Firefighters pulled “numerous” people out of the water, said Braden Frame, president of the Lake Travis Fire Fighters Association. It was not clear how many had needed rescuing, he said.
The number of boats participating in the gathering was not immediately clear. Dark said there were “too many variables” to say for sure what exactly happened.
With winds around 10 mph, and gusting to as much as 15 mph, the weather conditions in and around the lake most likely would not have caused the boats to sink, Aaron Treadway, a meteorologist with the National Weather Service in the Austin/San Antonio office, said.
Frame praised the work of emergency responders, noting that the rescuers had faced “significant challenges due to the amount of waves and chop on the water today.”
“We train for water rescues regularly, but this is the first multi-vessel, multi-incident water rescue that we’ve responded to not precipitated by a collision,” he said.
Steve Salinas, 42, said that the water had been choppy and the swells had been high when he went to launch his 22-foot boat, decorated with 8-foot-tall flagpoles.
Salinas, who helped organise the event, which was called the Lake Travis Trump Boat Parade and was organised on Facebook, said the boat parade was “one way that Trump supporters can get out and express themselves without causing too much trouble or congestion in streets.”

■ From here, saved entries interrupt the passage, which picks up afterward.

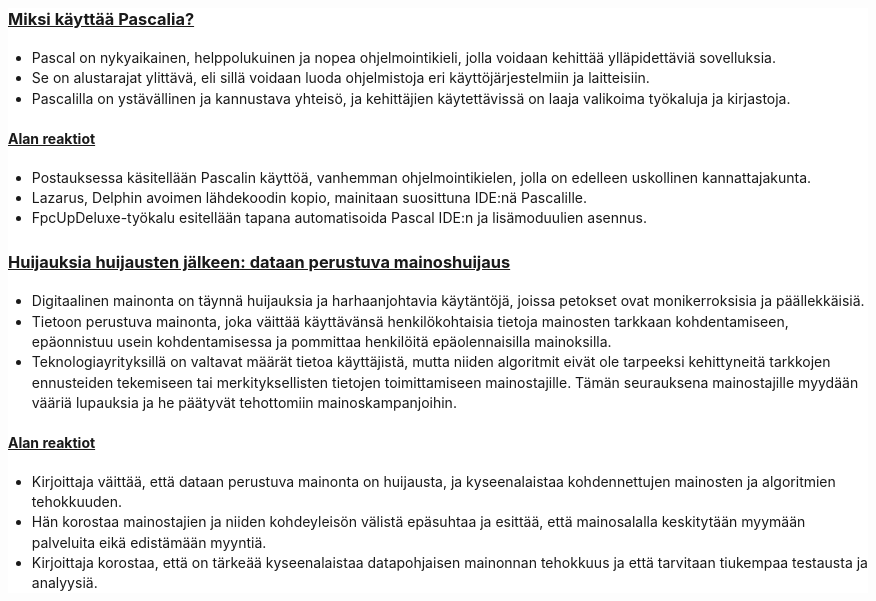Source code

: ### [Miksi käyttää Pascalia?](https://castle-engine.io/why_pascal)

- Pascal on nykyaikainen, helppolukuinen ja nopea ohjelmointikieli, jolla voidaan kehittää ylläpidettäviä sovelluksia.
- Se on alustarajat ylittävä, eli sillä voidaan luoda ohjelmistoja eri käyttöjärjestelmiin ja laitteisiin.
- Pascalilla on ystävällinen ja kannustava yhteisö, ja kehittäjien käytettävissä on laaja valikoima työkaluja ja kirjastoja.

#### [Alan reaktiot](http://news.ycombinator.com/item?id=36646890)

- Postauksessa käsitellään Pascalin käyttöä, vanhemman ohjelmointikielen, jolla on edelleen uskollinen kannattajakunta.
- Lazarus, Delphin avoimen lähdekoodin kopio, mainitaan suosittuna IDE:nä Pascalille.
- FpcUpDeluxe-työkalu esitellään tapana automatisoida Pascal IDE:n ja lisämoduulien asennus.

### [Huijauksia huijausten jälkeen: dataan perustuva mainoshuijaus](https://anotherangrywoman.com/2023/07/05/scams-upon-scams-the-data-driven-advertising-grift/)

- Digitaalinen mainonta on täynnä huijauksia ja harhaanjohtavia käytäntöjä, joissa petokset ovat monikerroksisia ja päällekkäisiä.
- Tietoon perustuva mainonta, joka väittää käyttävänsä henkilökohtaisia tietoja mainosten tarkkaan kohdentamiseen, epäonnistuu usein kohdentamisessa ja pommittaa henkilöitä epäolennaisilla mainoksilla.
- Teknologiayrityksillä on valtavat määrät tietoa käyttäjistä, mutta niiden algoritmit eivät ole tarpeeksi kehittyneitä tarkkojen ennusteiden tekemiseen tai merkityksellisten tietojen toimittamiseen mainostajille. Tämän seurauksena mainostajille myydään vääriä lupauksia ja he päätyvät tehottomiin mainoskampanjoihin.

#### [Alan reaktiot](http://news.ycombinator.com/item?id=36643630)

- Kirjoittaja väittää, että dataan perustuva mainonta on huijausta, ja kyseenalaistaa kohdennettujen mainosten ja algoritmien tehokkuuden.
- Hän korostaa mainostajien ja niiden kohdeyleisön välistä epäsuhtaa ja esittää, että mainosalalla keskitytään myymään palveluita eikä edistämään myyntiä.
- Kirjoittaja korostaa, että on tärkeää kyseenalaistaa datapohjaisen mainonnan tehokkuus ja että tarvitaan tiukempaa testausta ja analyysiä.

</Steps>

Salinas said he had seen vessels of all sizes Saturday — from 60-foot yachts to 8-foot boats. Mixed with the number of boats headed in the same direction, their various sizes and the choppy water, Salinas said, accidents were bound to happen.
“You can have really great water one second, and it could get some pretty heavy swells in a matter of minutes,” he said. “Once boats get on a lake, Mother Nature has its own plans.”
Other boat parades to display support for President Donald Trump have taken place this summer.
In Oregon, a boat sank after it was swamped by waves from a passing boat parade, The Oregonian reported. The people on the boat, which was not involved in the parade, were not injured.
Another parade, the Nation’s Capital Trumptilla Boat Parade and Rally, is planned for Sunday on the Potomac River.